How Is Blastomycosis Transmitted? What Are the Causes?

Blastomycosis is a rare, sometimes serious fungal infection caused by an organism living in the environment. It is not contagious and cannot be spread through casual contact between people or animals, though extremely rare transmission has been reported (e.g., via dog bite or sexual contact). Understanding the source is important for minimizing the risk of exposure, especially for individuals living in or traveling to endemic regions. The disease primarily affects the lungs after spores are inhaled but may progress to involve other organ systems.

The Fungal Source and Habitat

The cause of blastomycosis is the fungus from the genus Blastomyces, specifically Blastomyces dermatitidis and the recently identified Blastomyces gilchristii. This organism is thermally dimorphic, meaning it exists in two different forms depending on the temperature: a mold form in the environment and a yeast form once inside a host. The fungus thrives in moist, acidic soil that is rich in decaying organic material, such as wood and leaves.

It is commonly found near waterways, including the Great Lakes region, and the Mississippi, Ohio, and Missouri River valleys in the United States. The fungus is also endemic to parts of Canada, particularly provinces bordering the Great Lakes and the St. Lawrence Seaway. While difficult to isolate directly from its natural habitat, its presence is strongly associated with wet, undisturbed soil that has a high nitrogen and organic content. This environmental pattern defines the geographical range where human and animal infections are most likely to occur.

Mechanism of Transmission

Infection occurs almost exclusively through the inhalation of airborne fungal spores, known as conidia, from the environment. These microscopic spores are released into the air when the soil or organic matter where the fungus lives is disturbed. Activities that involve disrupting the ground, such as construction, excavation, farming, hunting, or collecting firewood, can aerosolize the infectious particles.

Once inhaled, the conidia travel deep into the lungs, which is the primary site of infection. The host’s body temperature triggers the fungus to transform from its environmental mold form into a large, thick-walled yeast form. This yeast form is better equipped to evade the host’s immune defenses, allowing the infection to take hold and potentially spread. While the respiratory tract is the usual point of entry, rare infections have been reported through direct traumatic inoculation into the skin.

Recognizing the Signs of Infection

The incubation period for blastomycosis can range from approximately three weeks to three months after exposure. About half of those infected are asymptomatic or experience an illness so mild it goes undiagnosed. When symptoms manifest, the initial presentation, known as pulmonary blastomycosis, often resembles a common bacterial pneumonia or a severe flu-like illness.

Common signs of pulmonary blastomycosis include fever, chills, cough, muscle aches, night sweats, and chest pain. The cough may be dry or productive, sometimes yielding bloody or purulent sputum. In a minority of cases, the infection can progress to a severe condition called acute respiratory distress syndrome (ARDS), where the lungs fill with fluid, making breathing extremely difficult.

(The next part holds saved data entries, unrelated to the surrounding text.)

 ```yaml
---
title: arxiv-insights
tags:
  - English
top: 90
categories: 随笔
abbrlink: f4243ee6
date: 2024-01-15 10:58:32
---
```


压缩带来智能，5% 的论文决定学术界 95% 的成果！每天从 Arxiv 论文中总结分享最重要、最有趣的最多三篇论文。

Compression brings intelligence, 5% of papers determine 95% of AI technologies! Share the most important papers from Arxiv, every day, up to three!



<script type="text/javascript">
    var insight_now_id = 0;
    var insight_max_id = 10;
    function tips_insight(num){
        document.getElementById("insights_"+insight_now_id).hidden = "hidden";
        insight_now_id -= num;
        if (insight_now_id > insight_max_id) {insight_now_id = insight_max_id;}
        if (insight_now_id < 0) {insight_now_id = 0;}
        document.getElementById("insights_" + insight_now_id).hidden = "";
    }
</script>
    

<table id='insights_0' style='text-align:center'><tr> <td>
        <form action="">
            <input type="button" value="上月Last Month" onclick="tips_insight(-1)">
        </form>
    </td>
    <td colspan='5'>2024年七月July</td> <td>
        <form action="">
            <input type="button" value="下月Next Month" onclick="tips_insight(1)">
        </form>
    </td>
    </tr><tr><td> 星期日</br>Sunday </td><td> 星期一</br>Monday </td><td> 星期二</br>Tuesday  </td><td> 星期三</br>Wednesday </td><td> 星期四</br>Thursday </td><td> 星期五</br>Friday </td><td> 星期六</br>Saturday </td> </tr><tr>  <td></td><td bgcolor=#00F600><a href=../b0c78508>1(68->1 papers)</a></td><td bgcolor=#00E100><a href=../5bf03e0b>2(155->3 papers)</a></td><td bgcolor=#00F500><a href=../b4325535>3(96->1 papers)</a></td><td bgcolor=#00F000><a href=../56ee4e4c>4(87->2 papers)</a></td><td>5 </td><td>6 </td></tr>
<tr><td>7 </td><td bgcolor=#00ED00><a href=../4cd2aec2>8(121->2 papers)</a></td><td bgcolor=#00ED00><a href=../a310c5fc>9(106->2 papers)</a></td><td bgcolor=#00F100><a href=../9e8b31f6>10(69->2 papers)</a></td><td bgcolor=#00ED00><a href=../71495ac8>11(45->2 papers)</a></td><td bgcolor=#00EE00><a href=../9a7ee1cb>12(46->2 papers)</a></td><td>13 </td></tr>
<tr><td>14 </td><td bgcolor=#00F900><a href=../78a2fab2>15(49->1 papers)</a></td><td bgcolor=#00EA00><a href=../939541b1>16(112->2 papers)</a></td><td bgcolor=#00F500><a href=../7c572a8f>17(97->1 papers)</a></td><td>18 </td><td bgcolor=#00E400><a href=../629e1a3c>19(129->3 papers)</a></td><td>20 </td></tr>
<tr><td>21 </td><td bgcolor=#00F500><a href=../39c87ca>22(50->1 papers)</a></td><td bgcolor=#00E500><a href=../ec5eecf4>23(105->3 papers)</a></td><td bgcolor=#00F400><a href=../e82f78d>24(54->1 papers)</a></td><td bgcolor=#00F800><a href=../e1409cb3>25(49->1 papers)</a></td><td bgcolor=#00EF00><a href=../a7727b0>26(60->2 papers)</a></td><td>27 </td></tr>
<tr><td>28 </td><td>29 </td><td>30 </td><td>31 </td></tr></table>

If the infection is not contained in the lungs, it may disseminate, or spread, through the bloodstream to other parts of the body. This disseminated blastomycosis most commonly affects the skin, where it can cause lesions that appear as papules, pustules, or wart-like plaques that may ulcerate. The second most common site of spread is the bones and joints, leading to osteomyelitis and painful swelling. The fungus can also reach the central nervous system, causing meningitis or abscesses, or affect the genitourinary system, especially in men.

Diagnosis and Treatment Protocols

Diagnosis requires a high degree of clinical suspicion, especially in non-endemic areas, because symptoms mimic other respiratory illnesses. Definitive diagnosis relies on laboratory identification of the fungus. This involves microscopic visualization of the characteristic large, budding yeast forms in samples like sputum or tissue biopsies.

Fungal culture remains the most sensitive method, though growth can take days to weeks. Rapid diagnostic tools include antigen detection tests, which measure fungal cell wall components in the urine or blood, and chest X-rays, which show signs of pulmonary involvement. Treatment protocols depend on disease severity, but all symptomatic infections are medically managed to prevent dissemination and recurrence.

For mild to moderate pulmonary disease, the first-line treatment is oral itraconazole, taken for six to twelve months. Severe, life-threatening infections, or those involving the central nervous system, require initial intravenous therapy with Amphotericin B. Once clinical improvement is shown, treatment transitions to oral itraconazole for a prolonged course. Prevention focuses on avoiding activities that disturb soil in known endemic areas.